## Questions on the material
[1] Answer these questions from the John Redmond passage below, one per line:
(a) Where was Redmond educated before studying at the King's Inns?
(b) Which constituency did he represent from 1891 until his death?
(c) In what year did the split party merge again?
[2] Continue the John Redmond passage below, picking up after its final sentence.

## Quoted passage
John Edward Redmond (1856 – March 1918) was the leader of the Irish Parliamentary Party from 1900 to 1918.

John Redmond was born in County Wexford in Ireland in 1856. A nationalist by birth, whose father had been a nationalist Irish MP, he was educated by the Jesuits in Clongowes Wood, and in Trinity College, Dublin. He then studied in the King's Inns in Dublin, becoming a barrister. However like his father he soon became involved in politics, being elected as an MP for New Ross the Nationalist Party in 1880 (also known as the Irish Parliamentary Party from 1882). He served as MP for New Ross 1880-1885, North Wexford 1885-1891 and finally for Waterford City, from 1891 until his death in 1918.

A devotee of Parnell, Redmond was passionately opposed to physical force nationalism, campaigning for Home Rule, a limited form of self government for Ireland within the United Kingdom. When the Irish Parliamentary Party split over Parnell's long-term relationship with Katherine O'Shea, the wife of a fellow MP., whom he later married, Redmond sided with his deposed leader. He led the pro-Parnellite rump of the split party from Parnell's death in 1891 until the party itself healed its wounds and merged again in 1900, he being elected as its chairman (leader).

## Dataset entries
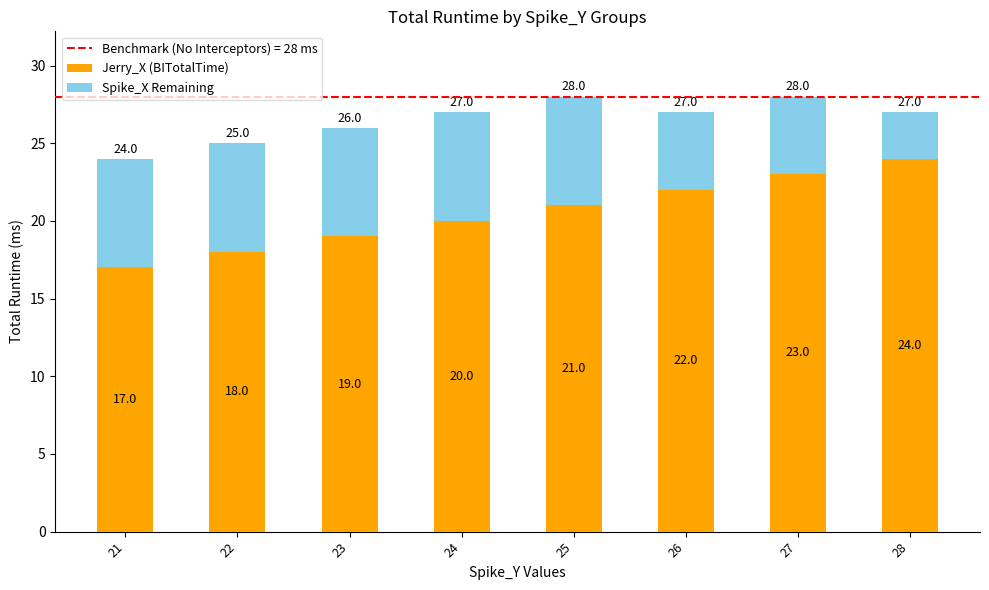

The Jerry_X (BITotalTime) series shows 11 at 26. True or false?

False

==

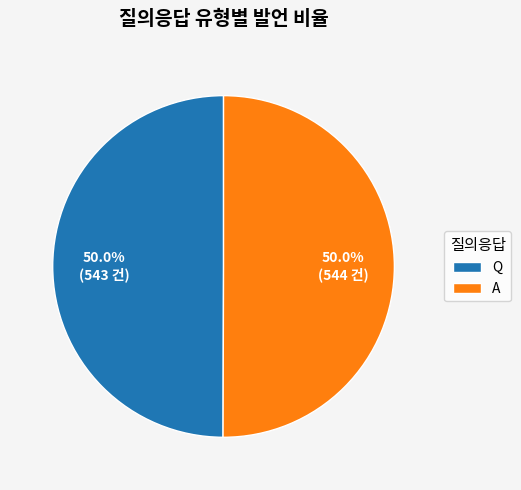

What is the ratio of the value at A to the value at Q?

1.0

## List of answers
[1]
(a) By the Jesuits in Clongowes Wood, and in Trinity College, Dublin
(b) Waterford City
(c) 1900

[2]
The budget crisis of 1909 led to the curbing of the power of the House of Lords, which had previously blocked the budget of the Chancellor of the Exchequer, David Lloyd George. With the Lords' veto gone under the Parliament Act 1911, Irish home rule (which the Lords had blocked in 1894) again became a possibility, the odds increasing when the Irish Parliamentary Party came to hold the balance of power after the 1910 general election. In 1912, the government of Herbert Asquith introduced the Third Home Rule Bill to allow for Irish national self-government. As expected the Lords blocked the measure. However under the Parliament Act, its veto could if necessary be overridden in two years.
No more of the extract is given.